■ Exercise objective ■
Only some lines are wanted. Transcribe, exactly, the lines below from the line with "M546 248 575 249 574 270H546Z" up to and including the line with "M753 625 765 697 732 702 720 630Z".

Dataset entries:
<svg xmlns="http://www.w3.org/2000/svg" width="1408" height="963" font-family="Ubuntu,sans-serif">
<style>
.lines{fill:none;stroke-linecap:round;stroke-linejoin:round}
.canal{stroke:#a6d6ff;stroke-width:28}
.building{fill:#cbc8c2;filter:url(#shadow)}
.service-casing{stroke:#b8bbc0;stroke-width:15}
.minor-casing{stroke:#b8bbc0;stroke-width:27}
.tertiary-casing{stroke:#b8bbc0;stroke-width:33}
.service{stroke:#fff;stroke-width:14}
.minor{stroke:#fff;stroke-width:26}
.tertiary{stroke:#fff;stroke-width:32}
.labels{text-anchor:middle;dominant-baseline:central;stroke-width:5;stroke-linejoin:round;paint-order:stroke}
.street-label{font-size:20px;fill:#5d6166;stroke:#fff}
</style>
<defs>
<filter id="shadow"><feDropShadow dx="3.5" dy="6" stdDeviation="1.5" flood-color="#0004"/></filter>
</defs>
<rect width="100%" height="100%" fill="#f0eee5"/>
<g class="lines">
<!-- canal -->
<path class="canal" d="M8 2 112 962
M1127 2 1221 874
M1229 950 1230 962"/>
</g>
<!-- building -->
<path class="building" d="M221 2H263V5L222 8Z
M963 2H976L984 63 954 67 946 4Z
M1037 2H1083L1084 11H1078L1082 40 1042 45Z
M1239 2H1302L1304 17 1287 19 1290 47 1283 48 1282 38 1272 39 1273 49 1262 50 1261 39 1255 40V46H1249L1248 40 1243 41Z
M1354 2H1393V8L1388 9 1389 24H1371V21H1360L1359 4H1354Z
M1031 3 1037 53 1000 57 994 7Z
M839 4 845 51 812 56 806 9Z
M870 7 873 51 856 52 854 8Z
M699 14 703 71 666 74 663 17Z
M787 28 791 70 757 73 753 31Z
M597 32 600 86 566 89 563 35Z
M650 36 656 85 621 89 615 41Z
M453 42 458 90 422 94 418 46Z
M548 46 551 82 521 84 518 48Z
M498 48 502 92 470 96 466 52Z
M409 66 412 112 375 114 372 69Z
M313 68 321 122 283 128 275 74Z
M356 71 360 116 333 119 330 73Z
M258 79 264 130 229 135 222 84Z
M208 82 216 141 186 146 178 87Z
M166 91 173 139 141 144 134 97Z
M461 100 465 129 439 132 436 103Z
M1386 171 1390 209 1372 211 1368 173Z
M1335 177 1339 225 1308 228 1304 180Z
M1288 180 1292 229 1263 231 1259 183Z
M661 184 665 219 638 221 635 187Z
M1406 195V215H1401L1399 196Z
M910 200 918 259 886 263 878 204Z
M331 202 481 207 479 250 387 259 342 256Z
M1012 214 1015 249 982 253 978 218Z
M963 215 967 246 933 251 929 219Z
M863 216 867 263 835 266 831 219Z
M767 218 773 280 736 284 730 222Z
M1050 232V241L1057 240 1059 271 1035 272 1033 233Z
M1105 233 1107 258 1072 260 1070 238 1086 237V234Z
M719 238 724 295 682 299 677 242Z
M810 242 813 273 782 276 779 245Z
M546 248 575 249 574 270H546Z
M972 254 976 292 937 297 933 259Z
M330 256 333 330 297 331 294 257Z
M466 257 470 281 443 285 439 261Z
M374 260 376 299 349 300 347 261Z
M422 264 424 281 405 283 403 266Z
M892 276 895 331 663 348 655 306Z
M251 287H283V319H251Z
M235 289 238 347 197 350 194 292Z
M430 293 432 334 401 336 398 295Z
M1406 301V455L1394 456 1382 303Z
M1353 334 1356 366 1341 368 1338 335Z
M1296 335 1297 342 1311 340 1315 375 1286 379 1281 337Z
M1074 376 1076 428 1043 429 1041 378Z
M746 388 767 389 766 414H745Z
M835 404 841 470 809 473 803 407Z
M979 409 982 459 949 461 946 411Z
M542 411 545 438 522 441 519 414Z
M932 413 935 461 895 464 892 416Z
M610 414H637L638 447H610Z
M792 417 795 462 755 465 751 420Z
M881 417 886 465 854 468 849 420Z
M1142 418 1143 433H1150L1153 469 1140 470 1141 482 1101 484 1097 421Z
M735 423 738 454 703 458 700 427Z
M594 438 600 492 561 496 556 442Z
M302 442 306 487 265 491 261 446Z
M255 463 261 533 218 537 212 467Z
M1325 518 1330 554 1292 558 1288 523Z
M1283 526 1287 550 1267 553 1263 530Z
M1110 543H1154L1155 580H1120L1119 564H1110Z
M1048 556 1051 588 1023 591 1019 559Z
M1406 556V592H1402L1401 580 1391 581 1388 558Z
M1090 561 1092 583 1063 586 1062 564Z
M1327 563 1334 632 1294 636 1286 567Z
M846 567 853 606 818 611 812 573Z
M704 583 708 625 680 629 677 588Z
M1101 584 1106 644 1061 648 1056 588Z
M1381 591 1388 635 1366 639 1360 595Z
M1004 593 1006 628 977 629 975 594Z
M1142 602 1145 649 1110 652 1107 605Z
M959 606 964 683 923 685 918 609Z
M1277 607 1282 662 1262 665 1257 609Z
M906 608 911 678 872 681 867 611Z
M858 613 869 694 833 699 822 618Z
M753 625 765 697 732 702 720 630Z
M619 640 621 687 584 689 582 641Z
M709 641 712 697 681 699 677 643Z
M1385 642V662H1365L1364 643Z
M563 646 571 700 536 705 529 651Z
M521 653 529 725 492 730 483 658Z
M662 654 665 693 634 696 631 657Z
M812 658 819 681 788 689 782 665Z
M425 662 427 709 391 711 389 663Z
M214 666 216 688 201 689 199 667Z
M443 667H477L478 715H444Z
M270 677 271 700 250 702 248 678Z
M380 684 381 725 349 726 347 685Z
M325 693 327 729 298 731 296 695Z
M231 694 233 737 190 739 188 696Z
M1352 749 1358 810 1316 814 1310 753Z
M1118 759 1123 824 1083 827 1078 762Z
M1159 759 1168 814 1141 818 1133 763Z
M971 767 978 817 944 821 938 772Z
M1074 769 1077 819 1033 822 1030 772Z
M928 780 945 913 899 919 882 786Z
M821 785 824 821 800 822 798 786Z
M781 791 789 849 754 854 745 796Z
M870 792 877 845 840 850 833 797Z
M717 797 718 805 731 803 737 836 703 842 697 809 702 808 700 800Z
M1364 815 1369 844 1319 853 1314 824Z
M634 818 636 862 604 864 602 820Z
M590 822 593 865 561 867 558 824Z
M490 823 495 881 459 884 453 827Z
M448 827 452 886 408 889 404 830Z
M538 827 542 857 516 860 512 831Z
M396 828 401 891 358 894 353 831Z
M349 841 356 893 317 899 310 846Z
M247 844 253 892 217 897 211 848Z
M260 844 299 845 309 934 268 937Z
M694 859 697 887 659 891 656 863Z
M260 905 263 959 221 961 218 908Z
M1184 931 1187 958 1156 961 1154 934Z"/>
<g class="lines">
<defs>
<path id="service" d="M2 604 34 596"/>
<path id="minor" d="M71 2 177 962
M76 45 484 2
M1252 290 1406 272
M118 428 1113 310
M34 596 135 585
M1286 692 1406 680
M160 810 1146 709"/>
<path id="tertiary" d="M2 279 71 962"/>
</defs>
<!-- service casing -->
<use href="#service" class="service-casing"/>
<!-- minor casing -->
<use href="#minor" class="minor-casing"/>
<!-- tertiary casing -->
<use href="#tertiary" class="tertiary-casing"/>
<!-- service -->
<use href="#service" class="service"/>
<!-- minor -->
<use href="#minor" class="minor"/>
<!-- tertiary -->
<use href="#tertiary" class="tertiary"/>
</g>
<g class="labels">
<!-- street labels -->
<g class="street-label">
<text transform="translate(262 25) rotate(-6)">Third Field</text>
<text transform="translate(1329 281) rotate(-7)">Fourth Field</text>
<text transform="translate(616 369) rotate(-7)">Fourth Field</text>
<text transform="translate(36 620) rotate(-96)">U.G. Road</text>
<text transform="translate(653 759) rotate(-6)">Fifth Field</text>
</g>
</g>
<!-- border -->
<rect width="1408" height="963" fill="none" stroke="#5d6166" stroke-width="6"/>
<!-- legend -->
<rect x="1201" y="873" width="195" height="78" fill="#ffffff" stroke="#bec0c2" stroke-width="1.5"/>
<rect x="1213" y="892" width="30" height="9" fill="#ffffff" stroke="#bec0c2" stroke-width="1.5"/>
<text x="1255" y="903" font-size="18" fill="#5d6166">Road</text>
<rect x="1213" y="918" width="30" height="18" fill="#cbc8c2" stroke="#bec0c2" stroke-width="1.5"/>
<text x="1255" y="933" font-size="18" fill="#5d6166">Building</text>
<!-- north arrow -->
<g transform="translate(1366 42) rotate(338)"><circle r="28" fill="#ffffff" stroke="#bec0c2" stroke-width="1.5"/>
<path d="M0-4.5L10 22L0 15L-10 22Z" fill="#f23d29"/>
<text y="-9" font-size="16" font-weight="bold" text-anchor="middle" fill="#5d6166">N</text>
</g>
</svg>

■ Result of this task ■
M546 248 575 249 574 270H546Z
M972 254 976 292 937 297 933 259Z
M330 256 333 330 297 331 294 257Z
M466 257 470 281 443 285 439 261Z
M374 260 376 299 349 300 347 261Z
M422 264 424 281 405 283 403 266Z
M892 276 895 331 663 348 655 306Z
M251 287H283V319H251Z
M235 289 238 347 197 350 194 292Z
M430 293 432 334 401 336 398 295Z
M1406 301V455L1394 456 1382 303Z
M1353 334 1356 366 1341 368 1338 335Z
M1296 335 1297 342 1311 340 1315 375 1286 379 1281 337Z
M1074 376 1076 428 1043 429 1041 378Z
M746 388 767 389 766 414H745Z
M835 404 841 470 809 473 803 407Z
M979 409 982 459 949 461 946 411Z
M542 411 545 438 522 441 519 414Z
M932 413 935 461 895 464 892 416Z
M610 414H637L638 447H610Z
M792 417 795 462 755 465 751 420Z
M881 417 886 465 854 468 849 420Z
M1142 418 1143 433H1150L1153 469 1140 470 1141 482 1101 484 1097 421Z
M735 423 738 454 703 458 700 427Z
M594 438 600 492 561 496 556 442Z
M302 442 306 487 265 491 261 446Z
M255 463 261 533 218 537 212 467Z
M1325 518 1330 554 1292 558 1288 523Z
M1283 526 1287 550 1267 553 1263 530Z
M1110 543H1154L1155 580H1120L1119 564H1110Z
M1048 556 1051 588 1023 591 1019 559Z
M1406 556V592H1402L1401 580 1391 581 1388 558Z
M1090 561 1092 583 1063 586 1062 564Z
M1327 563 1334 632 1294 636 1286 567Z
M846 567 853 606 818 611 812 573Z
M704 583 708 625 680 629 677 588Z
M1101 584 1106 644 1061 648 1056 588Z
M1381 591 1388 635 1366 639 1360 595Z
M1004 593 1006 628 977 629 975 594Z
M1142 602 1145 649 1110 652 1107 605Z
M959 606 964 683 923 685 918 609Z
M1277 607 1282 662 1262 665 1257 609Z
M906 608 911 678 872 681 867 611Z
M858 613 869 694 833 699 822 618Z
M753 625 765 697 732 702 720 630Z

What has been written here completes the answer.